**PROBLEM REQUIREMENTS**.
Answer these questions using the excerpt on ISG56 and HCV replicon RNA below.
(a) What happened to ISG56 expression levels when the Huh7-HP cells were cured of the HCV replicon RNA?
(b) What kind of regulator does the excerpt call ISG56?
(c) In which fractions was the HP replicon RNA mainly found, with or without IFN treatment?

**DOCUMENT SEGMENT**.
------------------------------------------------------------

To extend these results, we also evaluated protein levels in the various cell lines or their counterparts that were cured of the HCV replicon after continuous high-dose IFN treatment. As shown in Fig. 6C, protein levels of ISG56 were attenuated in Huh7-HP cells and clonal cell lines transduced by the reconstructed HP RNA, compared to levels in control Huh7 cells and Huh7-K2040 cells. Importantly, the expression levels of ISG56 returned to normal when the Huh7-HP cells were cured of the HCV replicon RNA (Fig. 6C, left panel, lanes 7 to 9). Analysis of the IFN-induced expression of a synthetic ISRE-luciferase promoter reporter construct or an ISG56-luciferase promoter reporter construct in the transfected cells demonstrated that this pattern of ISG56 expression did not correlate with differences in IFN signaling to the ISRE and ISG56 promoter, which varied between cell lines (Fig. 6D). Taken together, these results indicate that (i) the kinetics of ISG56 induction and overall peak levels of expression were specifically attenuated by one or more viral products present in the Huh7-HP cells and (ii) this regulation was not a result of viral regulation of IFN receptor signaling to the ISRE.
Differential ribosome association of HCV RNA and correlation with ISG56 levels.
ISG56 is a translational regulator whose actions contribute to suppression of HCV IRES translation and viral RNA replication by disrupting translation initiation and ribosome recruitment to template RNA in IFN-treated cells (26, 44). We therefore sought to determine if the differential levels of ISG56 expression conferred an altered association of HCV replicon RNA with ribosomes. To evaluate the ribosome association of the HCV replicon, we conducted polyribosome distribution analysis of the L2198S and HP replicon RNA from cells cultured in the absence or presence of IFN. This approach separates RNA-ribosome complexes based upon their physical density that is defined by the relative number of ribosomes bound to a specific RNA, but it does not discriminate between ribosome recruitment by the viral IRES elements encoded within the HCV replicon RNA (44). As shown in Fig. 7, the L2198S RNA was primarily associated with low-mass polysomes in the absence of IFN. IFN treatment caused the L2198S RNA to redistribute into fractions corresponding to an association with a single 80S ribosome or the 40S ribosomal subunit-translation preinitation complex. In contrast, the HP replicon RNA was found predominantly distributed within high-mass fractions of increasing polysome complexity, regardless of IFN treatment.

------------------------------------------------------------

**DATA SUPPLIED**.
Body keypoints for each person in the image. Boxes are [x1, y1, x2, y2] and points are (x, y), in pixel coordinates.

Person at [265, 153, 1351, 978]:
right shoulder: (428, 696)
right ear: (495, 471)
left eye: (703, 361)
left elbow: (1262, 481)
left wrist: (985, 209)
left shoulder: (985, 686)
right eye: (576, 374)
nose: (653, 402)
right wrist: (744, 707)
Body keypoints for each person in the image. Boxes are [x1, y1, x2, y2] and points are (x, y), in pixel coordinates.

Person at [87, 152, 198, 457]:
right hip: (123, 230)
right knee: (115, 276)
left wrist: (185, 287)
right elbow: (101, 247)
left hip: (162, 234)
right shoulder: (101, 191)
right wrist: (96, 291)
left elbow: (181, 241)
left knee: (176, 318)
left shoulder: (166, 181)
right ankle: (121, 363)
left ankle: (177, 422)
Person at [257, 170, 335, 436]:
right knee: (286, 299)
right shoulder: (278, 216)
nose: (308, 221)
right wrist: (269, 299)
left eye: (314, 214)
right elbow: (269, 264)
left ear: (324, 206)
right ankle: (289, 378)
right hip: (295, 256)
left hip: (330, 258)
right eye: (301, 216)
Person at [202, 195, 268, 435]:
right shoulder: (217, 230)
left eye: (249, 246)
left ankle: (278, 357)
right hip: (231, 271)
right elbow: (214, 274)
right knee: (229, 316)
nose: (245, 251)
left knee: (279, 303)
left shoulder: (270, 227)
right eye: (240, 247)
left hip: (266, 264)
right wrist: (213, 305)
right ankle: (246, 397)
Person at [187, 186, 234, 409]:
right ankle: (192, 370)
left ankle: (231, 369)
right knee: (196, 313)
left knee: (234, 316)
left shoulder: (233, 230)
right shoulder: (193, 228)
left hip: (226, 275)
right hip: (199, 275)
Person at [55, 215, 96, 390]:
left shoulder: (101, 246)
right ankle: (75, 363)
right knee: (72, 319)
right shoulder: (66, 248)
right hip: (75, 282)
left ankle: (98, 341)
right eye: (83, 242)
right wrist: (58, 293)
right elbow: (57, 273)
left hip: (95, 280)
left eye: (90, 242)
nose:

------------------------------------------------------------

**EXPECTED OUTPUT**.
(a) They returned to normal.
(b) A translational regulator.
(c) In high-mass fractions of increasing polysome complexity.